■ **Exercise directions**
Copy out the whole listing exactly as written, leaving the pictures behind.

■ **Data**
[Start of Attachment]

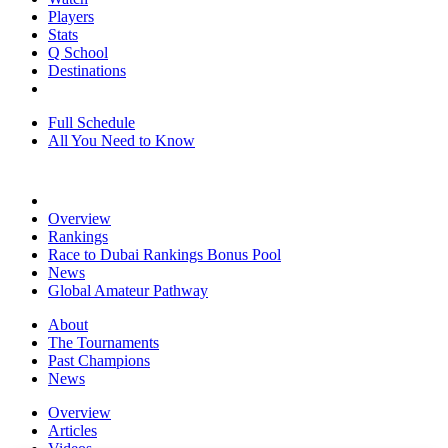
Players
Stats
Q School
Destinations
Full Schedule
All You Need to Know
Overview
Rankings
Race to Dubai Rankings Bonus Pool
News
Global Amateur Pathway
About
The Tournaments
Past Champions
News
Overview
Articles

[End of Attachment]

■ **Response to this exercise**
Players
Stats
Q School
Destinations
Full Schedule
All You Need to Know
Overview
Rankings
Race to Dubai Rankings Bonus Pool
News
Global Amateur Pathway
About
The Tournaments
Past Champions
News
Overview
Articles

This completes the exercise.